Work to complete —
Locate "2004-05: 50835 -> 200000" in the listing. Transcribe the line that contains it and every line that follows, through the last, omitting all pictures.

Records supplied —
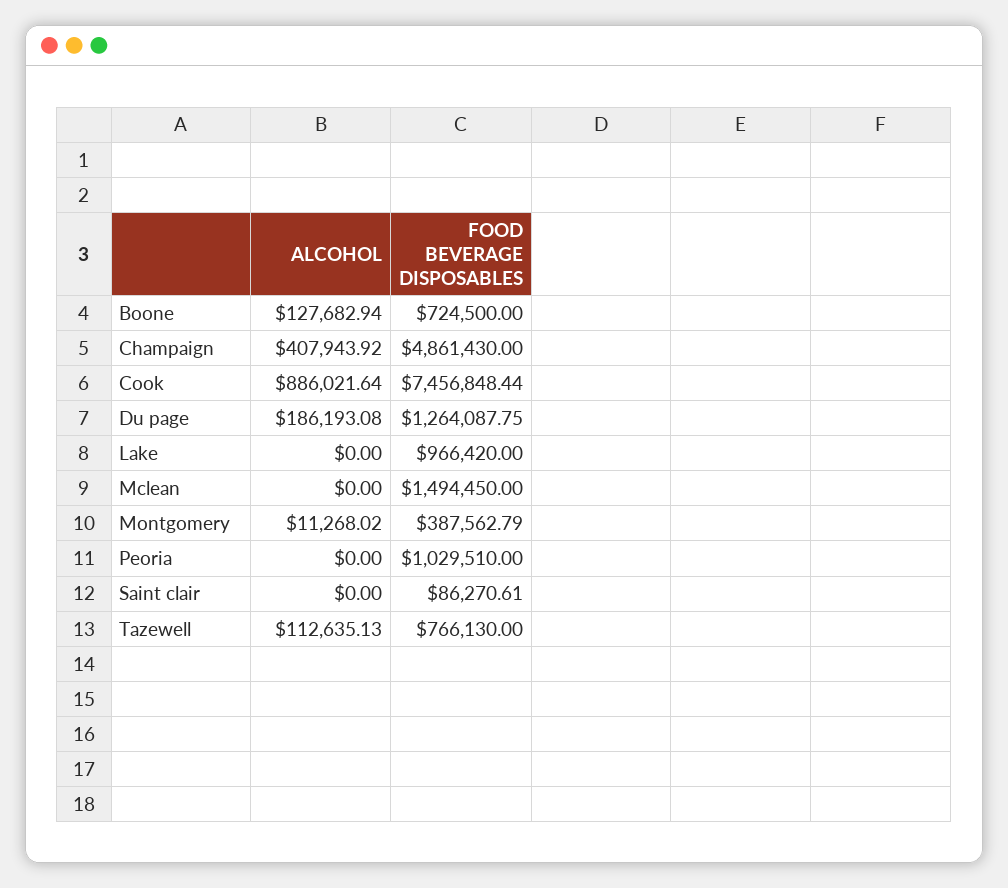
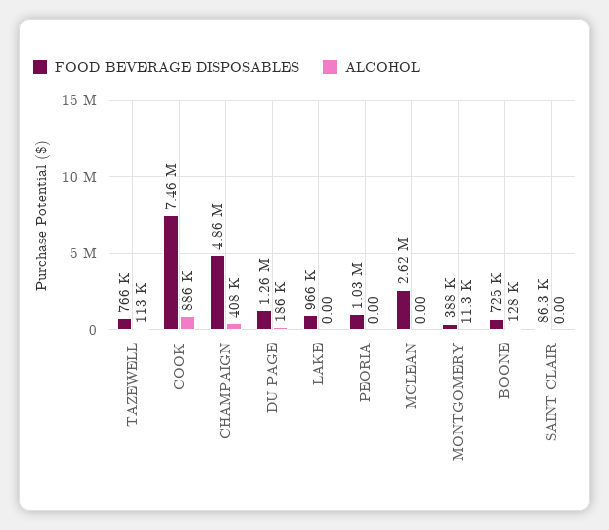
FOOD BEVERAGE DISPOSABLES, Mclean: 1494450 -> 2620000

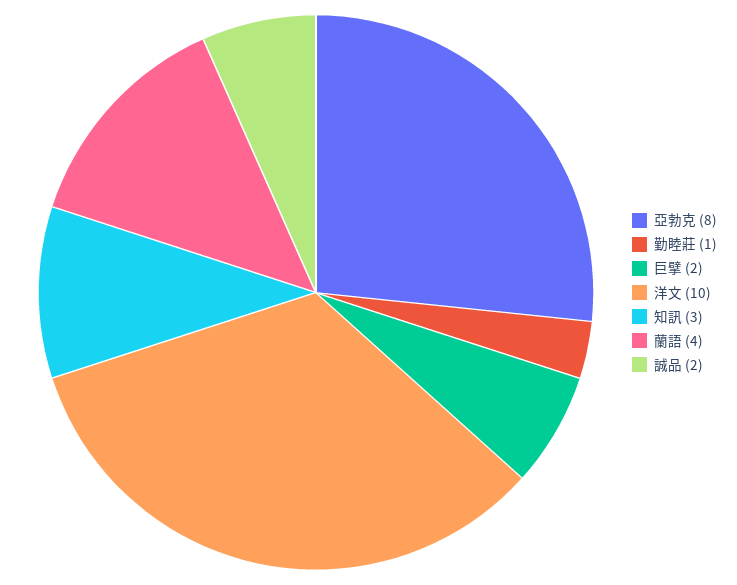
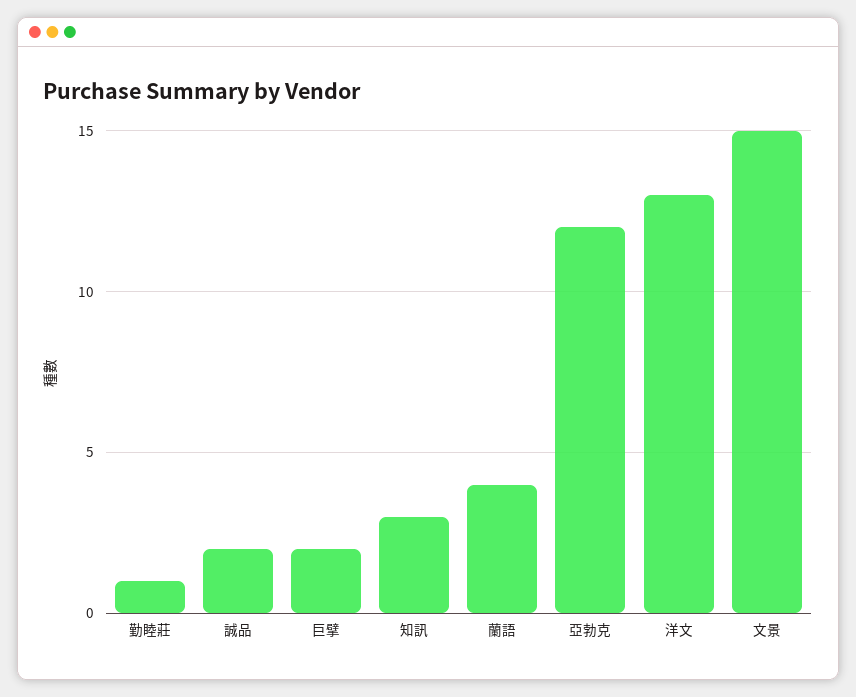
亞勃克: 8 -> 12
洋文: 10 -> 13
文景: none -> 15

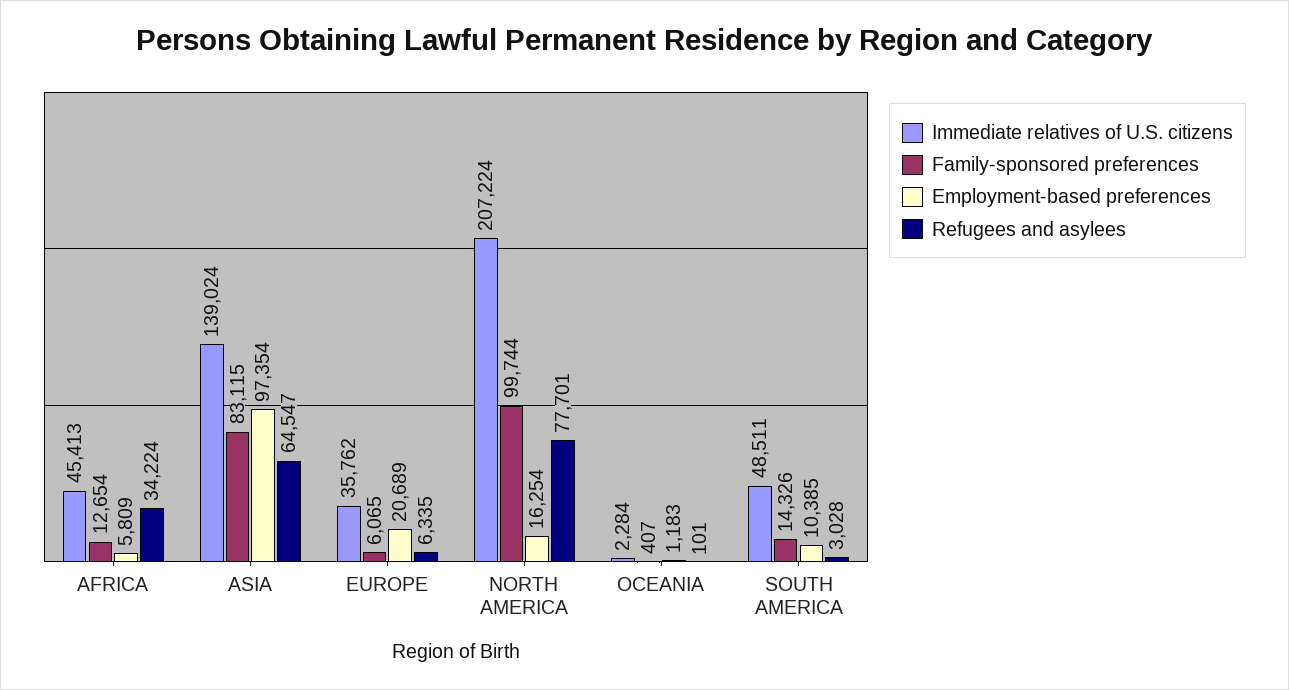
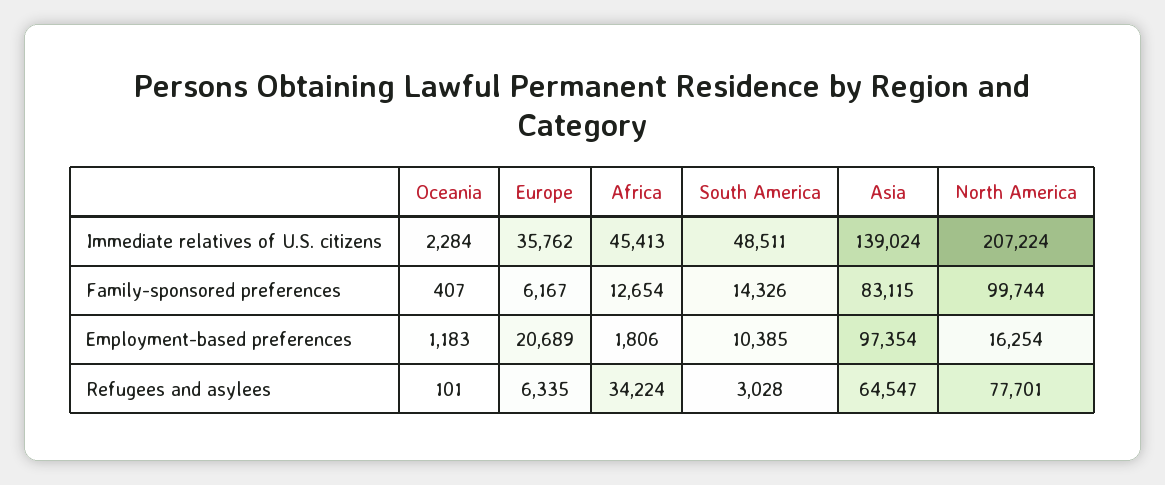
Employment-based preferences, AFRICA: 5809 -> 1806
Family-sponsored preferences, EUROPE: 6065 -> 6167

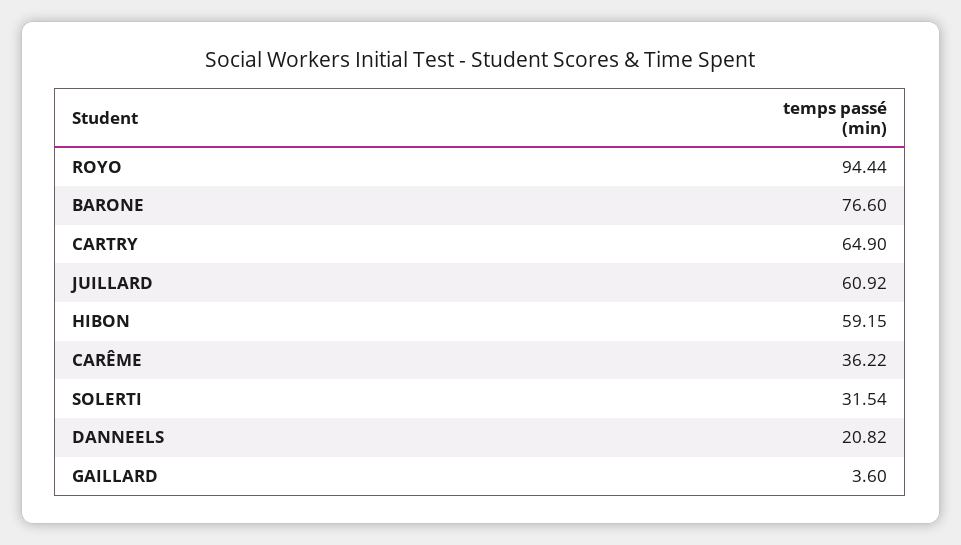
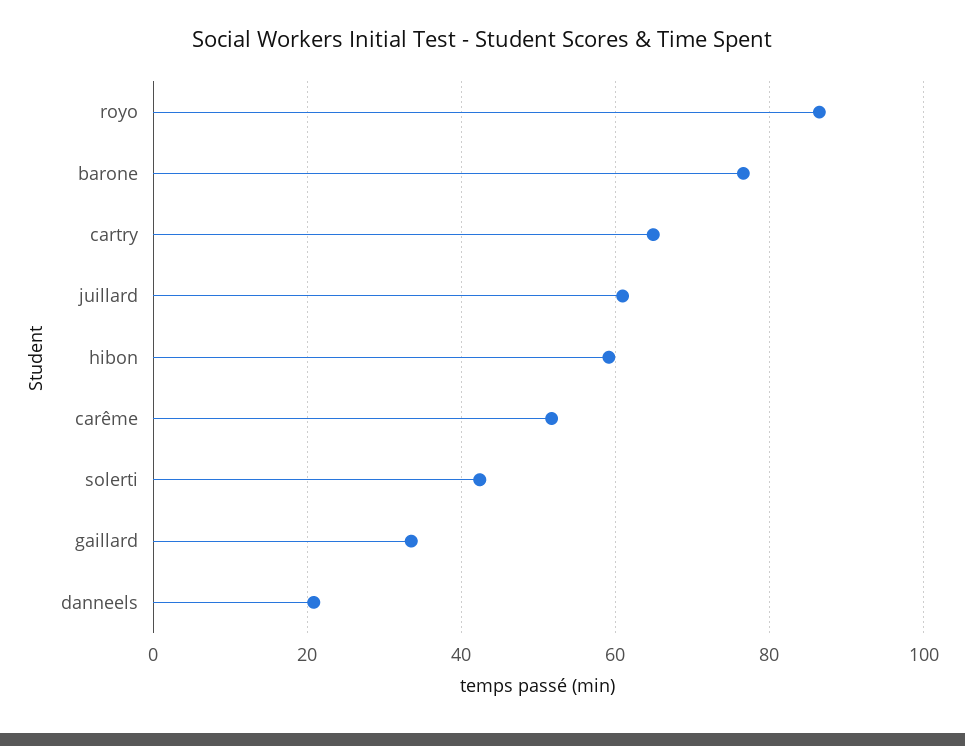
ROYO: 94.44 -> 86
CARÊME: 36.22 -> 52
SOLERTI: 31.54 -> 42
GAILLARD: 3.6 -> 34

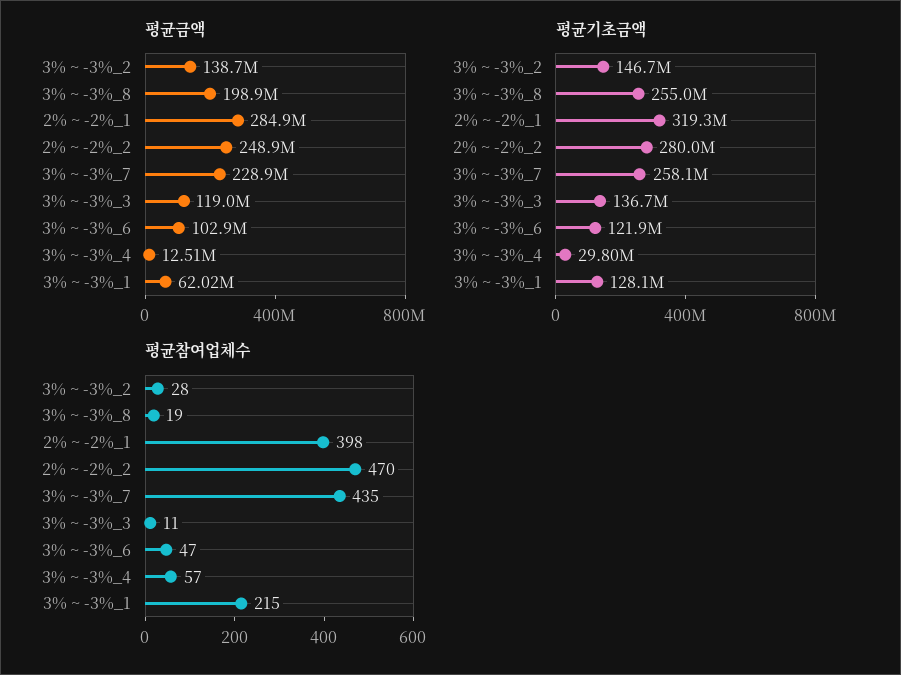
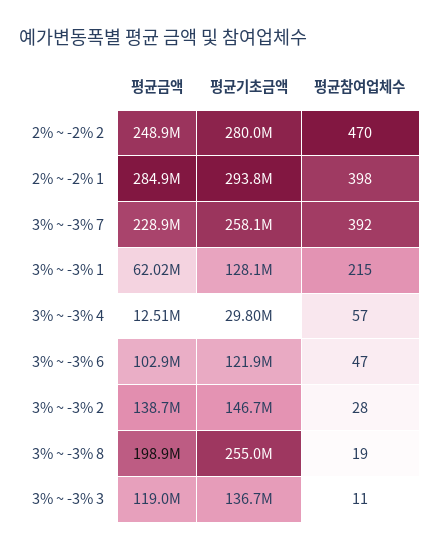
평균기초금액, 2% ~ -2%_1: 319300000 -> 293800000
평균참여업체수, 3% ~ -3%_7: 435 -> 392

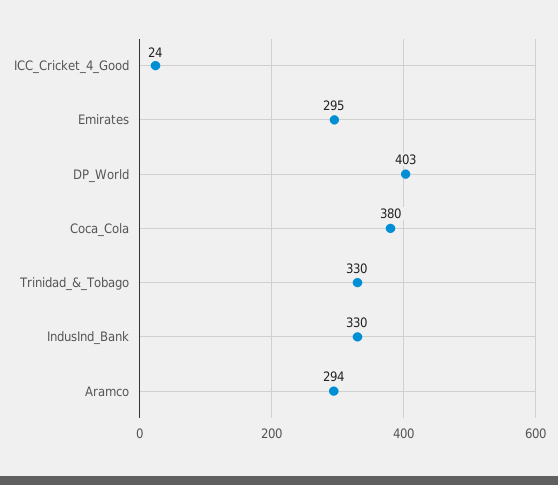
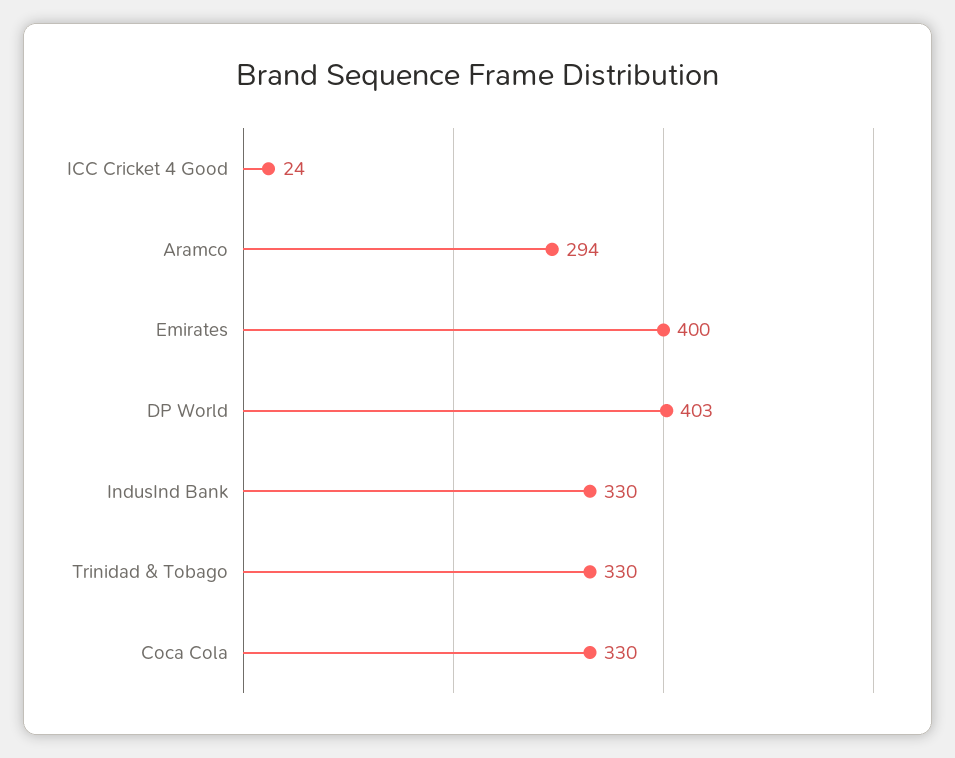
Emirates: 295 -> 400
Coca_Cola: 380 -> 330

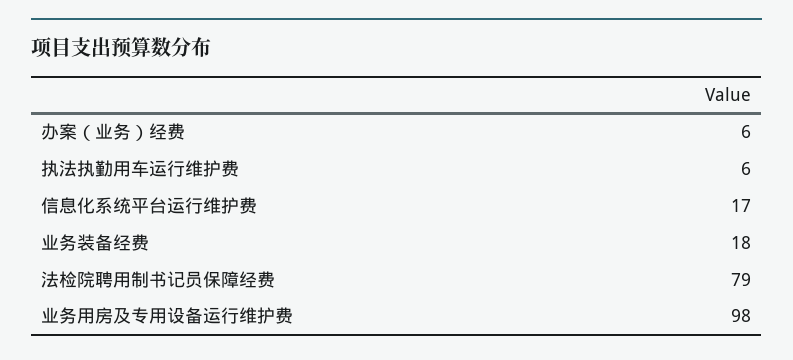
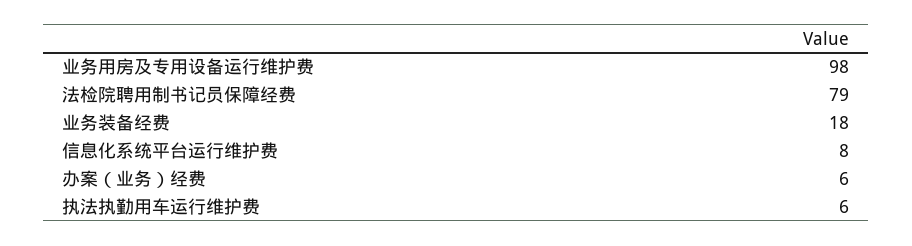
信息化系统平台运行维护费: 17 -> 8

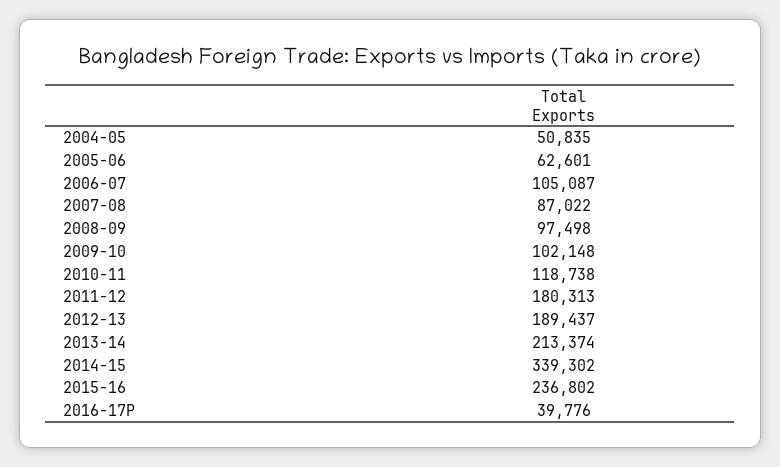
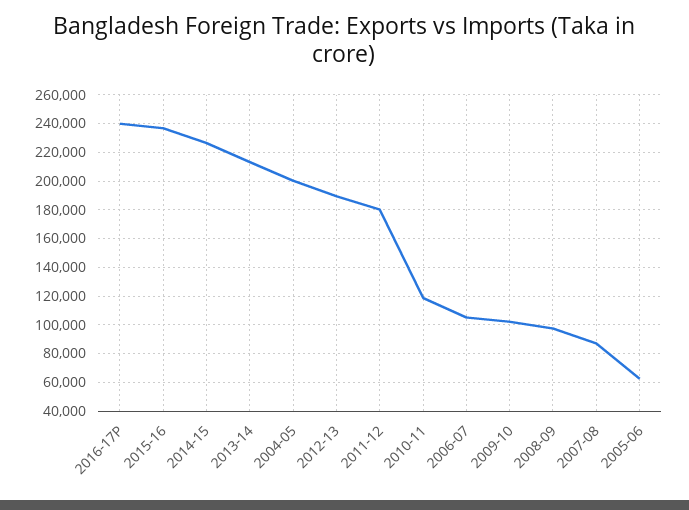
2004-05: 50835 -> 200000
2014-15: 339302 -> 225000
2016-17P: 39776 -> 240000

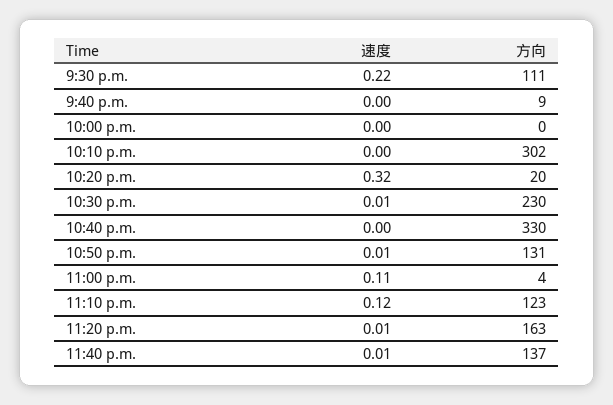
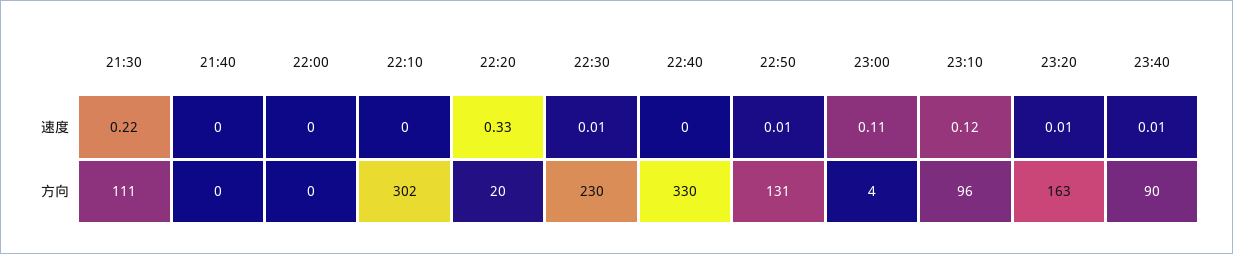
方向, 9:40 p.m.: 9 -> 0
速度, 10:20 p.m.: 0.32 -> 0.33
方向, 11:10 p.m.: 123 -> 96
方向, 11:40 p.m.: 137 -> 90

Answer space —
2004-05: 50835 -> 200000
2014-15: 339302 -> 225000
2016-17P: 39776 -> 240000

方向, 9:40 p.m.: 9 -> 0
速度, 10:20 p.m.: 0.32 -> 0.33
方向, 11:10 p.m.: 123 -> 96
方向, 11:40 p.m.: 137 -> 90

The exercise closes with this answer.